WORK TASK: The line containing "right shoulder: (199, 90)" marks the end: quote every line from the start of the records below through it, word for word.

(THE DATA)

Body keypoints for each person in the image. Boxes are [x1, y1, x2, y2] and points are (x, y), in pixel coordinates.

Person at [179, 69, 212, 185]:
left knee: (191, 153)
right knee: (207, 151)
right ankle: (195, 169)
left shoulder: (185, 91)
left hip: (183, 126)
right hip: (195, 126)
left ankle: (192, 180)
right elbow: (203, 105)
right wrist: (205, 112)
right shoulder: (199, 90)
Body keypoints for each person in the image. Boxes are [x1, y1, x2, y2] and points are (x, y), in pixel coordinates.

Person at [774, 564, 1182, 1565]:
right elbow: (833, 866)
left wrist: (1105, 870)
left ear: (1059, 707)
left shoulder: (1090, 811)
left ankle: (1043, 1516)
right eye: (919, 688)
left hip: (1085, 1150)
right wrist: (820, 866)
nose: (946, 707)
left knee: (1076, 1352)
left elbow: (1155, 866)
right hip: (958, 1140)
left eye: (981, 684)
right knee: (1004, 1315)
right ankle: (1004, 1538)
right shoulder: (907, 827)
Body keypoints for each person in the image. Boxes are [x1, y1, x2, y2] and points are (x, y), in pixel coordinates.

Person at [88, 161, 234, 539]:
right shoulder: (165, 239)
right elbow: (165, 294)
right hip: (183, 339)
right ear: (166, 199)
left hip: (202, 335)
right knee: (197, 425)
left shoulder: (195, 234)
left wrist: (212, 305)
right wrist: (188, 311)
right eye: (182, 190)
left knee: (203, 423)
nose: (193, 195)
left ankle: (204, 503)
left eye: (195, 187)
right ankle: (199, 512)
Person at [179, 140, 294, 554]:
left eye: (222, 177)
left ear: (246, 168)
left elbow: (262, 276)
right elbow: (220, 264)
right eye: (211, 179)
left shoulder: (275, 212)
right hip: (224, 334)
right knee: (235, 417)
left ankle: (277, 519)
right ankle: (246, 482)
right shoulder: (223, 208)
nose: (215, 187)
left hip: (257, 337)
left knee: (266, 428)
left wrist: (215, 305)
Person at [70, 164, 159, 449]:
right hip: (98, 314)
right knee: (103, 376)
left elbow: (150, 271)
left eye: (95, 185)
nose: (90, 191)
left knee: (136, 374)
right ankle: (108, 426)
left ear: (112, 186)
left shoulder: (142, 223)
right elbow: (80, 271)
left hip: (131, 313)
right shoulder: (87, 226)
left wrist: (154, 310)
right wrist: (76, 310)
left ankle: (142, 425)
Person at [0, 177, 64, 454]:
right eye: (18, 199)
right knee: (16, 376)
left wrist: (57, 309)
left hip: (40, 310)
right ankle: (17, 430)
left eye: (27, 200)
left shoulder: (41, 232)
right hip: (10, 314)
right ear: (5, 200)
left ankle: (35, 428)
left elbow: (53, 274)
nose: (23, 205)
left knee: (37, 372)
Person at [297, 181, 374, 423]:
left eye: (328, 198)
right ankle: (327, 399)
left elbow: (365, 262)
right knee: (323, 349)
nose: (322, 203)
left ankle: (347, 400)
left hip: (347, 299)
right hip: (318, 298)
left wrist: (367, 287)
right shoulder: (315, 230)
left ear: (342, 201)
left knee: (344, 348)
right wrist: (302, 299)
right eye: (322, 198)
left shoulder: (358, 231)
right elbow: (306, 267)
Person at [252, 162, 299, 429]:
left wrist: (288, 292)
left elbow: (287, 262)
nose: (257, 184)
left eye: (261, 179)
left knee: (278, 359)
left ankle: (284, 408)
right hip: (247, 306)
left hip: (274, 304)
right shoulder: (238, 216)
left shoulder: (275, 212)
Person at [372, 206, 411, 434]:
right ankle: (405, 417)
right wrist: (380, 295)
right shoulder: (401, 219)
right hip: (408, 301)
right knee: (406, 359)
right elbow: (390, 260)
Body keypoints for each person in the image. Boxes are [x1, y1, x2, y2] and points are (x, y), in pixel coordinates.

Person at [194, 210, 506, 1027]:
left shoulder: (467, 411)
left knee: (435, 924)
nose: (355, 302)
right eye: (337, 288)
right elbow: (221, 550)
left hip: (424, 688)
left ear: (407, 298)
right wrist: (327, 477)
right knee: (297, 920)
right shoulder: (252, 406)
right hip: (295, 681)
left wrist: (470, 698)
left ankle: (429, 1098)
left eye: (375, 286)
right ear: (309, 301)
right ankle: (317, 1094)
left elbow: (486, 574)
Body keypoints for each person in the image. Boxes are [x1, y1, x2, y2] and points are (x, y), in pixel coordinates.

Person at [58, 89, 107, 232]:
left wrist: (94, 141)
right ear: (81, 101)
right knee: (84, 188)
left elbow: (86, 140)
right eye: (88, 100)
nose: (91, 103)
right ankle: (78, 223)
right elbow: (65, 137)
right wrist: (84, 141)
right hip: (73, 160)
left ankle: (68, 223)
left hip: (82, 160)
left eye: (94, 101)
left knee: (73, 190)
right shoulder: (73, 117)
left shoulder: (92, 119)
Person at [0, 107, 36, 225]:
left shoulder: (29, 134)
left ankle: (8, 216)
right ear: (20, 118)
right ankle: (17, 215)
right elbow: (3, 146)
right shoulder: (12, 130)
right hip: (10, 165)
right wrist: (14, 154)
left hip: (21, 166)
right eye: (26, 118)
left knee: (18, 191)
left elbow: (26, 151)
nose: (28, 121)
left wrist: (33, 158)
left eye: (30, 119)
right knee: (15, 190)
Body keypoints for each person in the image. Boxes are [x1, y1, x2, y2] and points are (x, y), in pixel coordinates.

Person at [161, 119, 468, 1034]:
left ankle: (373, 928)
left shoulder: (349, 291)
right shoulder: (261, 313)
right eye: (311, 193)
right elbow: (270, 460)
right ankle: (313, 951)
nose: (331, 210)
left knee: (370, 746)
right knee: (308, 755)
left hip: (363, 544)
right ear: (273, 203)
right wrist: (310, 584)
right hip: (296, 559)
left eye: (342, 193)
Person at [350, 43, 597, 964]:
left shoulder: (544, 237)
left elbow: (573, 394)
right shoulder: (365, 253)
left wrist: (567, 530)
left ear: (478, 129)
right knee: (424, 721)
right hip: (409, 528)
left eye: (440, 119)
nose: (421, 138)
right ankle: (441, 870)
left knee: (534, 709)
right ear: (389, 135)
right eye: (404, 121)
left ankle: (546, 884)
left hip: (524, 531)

(End THE DATA)

SOLVED EXERCISE:
Body keypoints for each person in the image. Boxes are [x1, y1, x2, y2] and points are (x, y), in pixel coordinates.

Person at [179, 69, 212, 185]:
left knee: (191, 153)
right knee: (207, 151)
right ankle: (195, 169)
left shoulder: (185, 91)
left hip: (183, 126)
right hip: (195, 126)
left ankle: (192, 180)
right elbow: (203, 105)
right wrist: (205, 112)
right shoulder: (199, 90)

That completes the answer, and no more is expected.